Der Antrag, die aufschiebende Wirkung der erhobenen Klage gegen die unter Fristsetzung erfolgte Abschiebungsandrohung in Ziff. 3 des Bescheids anzuordnen, ist statthaft (§ 80 Abs. 2 Nr. 3 VwGO, § 75 AsylG).
Der Antrag ist auch begründet. Nach §§ 71a Abs. 4, 36 Abs. 4 Satz 1 AsylG darf die Aussetzung der Abschiebung im Falle eines Zweitantrags, in dem ein weiteres Asylverfahren nicht durchgeführt wird, nur angeordnet werden, wenn – wie hier -ernstliche Zweifel an der Rechtmäßigkeit des angegriffenen Verwaltungsakts bestehen. Ernstliche Zweifel in diesem Sinne liegen dann vor, wenn erhebliche Gründe dafür sprechen, dass die Maßnahme einer rechtlichen Prüfung wahrscheinlich nicht standhält.
Nach § 29 Abs. 1 Nr. 5 AsylG ist ein Asylantrag als unzulässig abzulehnen, wenn die Voraussetzungen für die Behandlung eines Zweitantrags nach § 71a Abs. 1 AsylG nicht vorliegen. Dies bewirkt dann die von der Antragsgegnerseite getroffene Rechtsfolge einer einwöchigen Ausreisefrist unter Androhung der Abschiebung nach deren Ablauf (§§ 71a Abs. 4, 36 Abs. 1, 34 Abs. 1 Satz 1 AsylG).
Entgegen der in dem streitgegenständlichen Bescheid ersichtlichen Auffassung der Antragsgegnerin, eine „Zweitantragssituation“ liege bereits vor, wenn die Antragspartei zuvor tatsächlich einen Asylantrag in einem anderen Mitgliedsstaat der Europäischen Union gestellt hat, bedürfte der Abschluss eines vorherigen Asylverfahrens eines eindeutigen Nachweises. § 71a AsylG setzt den erfolglosen Abschluss eines Asylverfahrens in einem sicheren Drittstaat i.S.d. § 26a AsylG voraus. Darunter ist die rechtskräftige Abweisung des Asylantrags in der Sache zu verstehen, nicht aber etwa die Einstellung oder die Rücknahmefiktion in dem anderen Mitgliedsstaat im Falle der Ausreise aus diesem Mitgliedsstaat oder des nicht Betreibens des Verfahrens erfolgt ist. § 71a AsylG findet auch bei der förmlichen oder stillschweigenden Rücknahme des Antrags keine Anwendung. Im Übrigen muss der negative Ausgang des Asylverfahrens in einem Mitgliedsstaat feststehen, was bedeutet, dass die Antragsgegnerin zu der gesicherten Erkenntnis gelangen muss, dass das Asylerstverfahren mit einer für den Asylbewerber negativen Sachentscheidung abgeschlossen wurde, um sich in der Folge auf die Prüfung von Wiederaufnahmegründen beschränken zu dürfen. Eine solche Prüfung beinhaltet unter anderem, dass das Bundesamt Kenntnis von der Entscheidung und den Entscheidungsgründen der Ablehnung des Antrags im anderen Mitgliedsstaat hat.

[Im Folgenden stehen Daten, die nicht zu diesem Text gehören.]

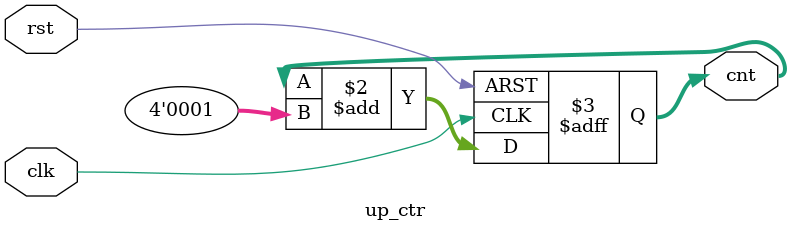
<source format=v>


module up_ctr(input rst,clk,output reg [3:0]cnt);

always @(posedge clk or posedge rst) begin
if(rst)
// up counter
cnt <= 4'd0;
//down counter
//cnt <= 4'b1111;

else
cnt <= (cnt+4'd1);
//to ignore this synthsis warning we can also write in these 2 ways shown below:
// 1.-> cnt <= (cnt + 1) & 4'b1111;
// 2.-> cnt <= (cnt+1) %16; //both are equivalent


//down counter
//cnt <= (cnt - 4'd1);
end
endmodule


</source>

Im vorliegenden Fall ist dies weder ermittelt noch dokumentiert und beschränkt sich der Prüfungsinhalt der Antragsgegnerin im Hinblick auf etwaige weitere bzw. vorrangige Asylverfahren auf die Annahme eines EURODAC-Treffers für Österreich. Ein Beleg hierfür ist in der Behördenakte jedoch trotz der der Antragsgegnerin obliegenden und durch die Beibringungspflicht der Antragspartei nicht eingeschränkten Amtsermittlungspflicht nicht enthalten, ebenso wenig der Ausgang eines derartigen Verfahrens.
Da dies nicht erfolgt ist, bestehen ernstliche Zweifel an der Rechtmäßigkeit des streitgegenständlichen Bescheids und ist die aufschiebende Wirkung der Klage gegen die Abschiebungsandrohung anzuordnen. Im vorliegenden Verfahren des einstweiligen Rechtschutzes sieht sich das Gericht nicht veranlasst, selbst entsprechende Ermittlungen anzustellen bzw. zu veranlassen.
Dem Antrag war daher unter der Kostenfolge des § 154 Abs. 1 VwGO stattzugeben.
Dieser Beschluss ist unanfechtbar (§ 80 AsylG).